Dieser Tage kommt aber eine Vollzugsmeldung in Sachen Paragrafen nicht aus dem Bundesverkehrs-Ministerium, sondern auch Brüssel. Und sie beendet ein seit Jahren immer wieder von allen Seiten „durchgekautes“ Thema, bei dem vor allem die Datenschützer richtige Bauchschmerzen bekommen haben. Ab 2018 wird der Autonotruf „eCall“ Pflicht für Neuwagen. Vor wenigen Tagen stimmte das EU-Parlament abschließend für das neue System, mit dem nach Schätzungen der EU-Kommission die Zahl der Unfalltoten um zehn Prozent verringert werden könnte. Ursprünglich hätte das System schon im Oktober dieses Jahres umgesetzt werden sollen.

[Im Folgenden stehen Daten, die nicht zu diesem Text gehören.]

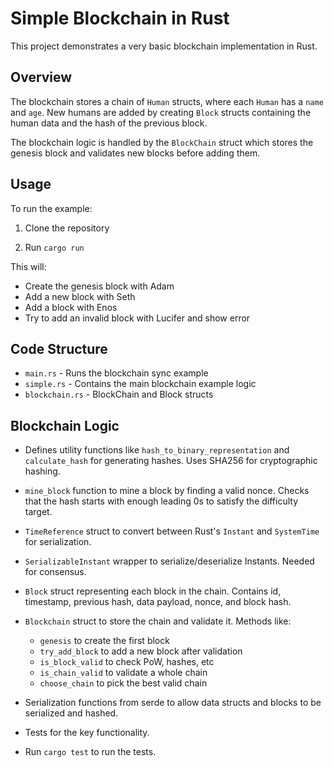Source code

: # Simple Blockchain in Rust

This project demonstrates a very basic blockchain implementation in Rust.

## Overview

The blockchain stores a chain of `Human` structs, where each `Human` has a `name` and `age`.
New humans are added by creating `Block` structs containing the human data and the hash of
the previous block.

The blockchain logic is handled by the `BlockChain` struct which stores the genesis block and
validates new blocks before adding them.

## Usage

To run the example:

1. Clone the repository

2. Run `cargo run`

This will:

- Create the genesis block with Adam
- Add a new block with Seth
- Add a block with Enos
- Try to add an invalid block with Lucifer and show error

## Code Structure

- `main.rs` - Runs the blockchain sync example
- `simple.rs` - Contains the main blockchain example logic
- `blockchain.rs` - BlockChain and Block structs

## Blockchain Logic

- Defines utility functions like `hash_to_binary_representation` and `calculate_hash` for generating
hashes. Uses SHA256 for cryptographic hashing.

- `mine_block` function to mine a block by finding a valid nonce. Checks that the hash starts with
 enough leading 0s to satisfy the difficulty target.

- `TimeReference` struct to convert between Rust's `Instant` and `SystemTime` for serialization.

- `SerializableInstant` wrapper to serialize/deserialize Instants. Needed for consensus.

- `Block` struct representing each block in the chain. Contains id, timestamp, previous hash, data
payload, nonce, and block hash.

- `Blockchain` struct to store the chain and validate it. Methods like:

  - `genesis` to create the first block
  - `try_add_block` to add a new block after validation
  - `is_block_valid` to check PoW, hashes, etc
  - `is_chain_valid` to validate a whole chain
  - `choose_chain` to pick the best valid chain

- Serialization functions from serde to allow data structs and blocks to be serialized and hashed.

- Tests for the key functionality.
- Run `cargo test` to run the tests.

„eCall“ soll bei einem Unfall sofort den einheitlichen europäischen Notruf 112 auslösen. Dadurch sollen die Ersthelfer auch dann schnell zum Unfallort gelangen, wenn der Fahrer nicht mehr in der Lage ist, sich zu melden und seinen Standort durchzugeben. Nach Schätzungen der EU-Kommission gab es im vergangenen Jahr mehr als 25.000 Tote bei Verkehrsunfällen.
Angeblich soll, so berichten verschiedene Medien, der Datenschutz bei der Debatte im EU-Parlament der wichtigste Aspekt gewesen sein. Aber, so die Gesetzgeber: Das System soll nur bestimmte Daten weitergeben, darunter Ort und Zeitpunkt des Unfalls, die Fahrtrichtung, die Zahl der Insassen und die Art des Treibstoffs (Benzin, Diesel, Hybrid oder E-Fahrzeug.) Das System sei ein sogenanntes „schlafendes Notrufsystem“ und sammele keine Megadaten, die für die Erstellung von Bewegungsprofilen genutzt werden könnten.
Es gibt nicht wenige Kritiker, die damit die Persönlichkeitsrechte des Autofahrers und als nächsten Schritt auch schon unsere gesamte freiheitlich demokratische Grundordnung gefährdet sehen. Zudem vermuten nicht wenige, dass die Autobauer das Installieren des Systems durch eine Preisanhebung auf ihre Kunden weiter geben werden.

Ich kann, liebe Leserinnen und Leser, diese Argumente, genau so wenig entkräften wie die Aussicht, dass unsere Rettungsdienste infolge eines technischen Fahlalarms immer wieder unnütz irgendwo hin gerufen werden. Aber ich weiß: Sollte ich einmal in die Lage geraten, dass ein solches System meine Leben rettet, dann wäre ich auch bereit, alle möglichen Nachteile in Kauf zu nehmen. Der gläserne Bürger ist ohnehin nur noch um wenige Bits und Bytes von uns entfernt. Wir werden dessen systematische Überwachung und kommerzielle Ausbeutung nicht mehr verhindern können. Aber es gibt Beispiele – und dieses System ist bei allen seinen „Baustellen“ eines – bei dem die positiven Aspekte überwiegen.

Ich wünsche Ihnen ein angenehmes Wochenende.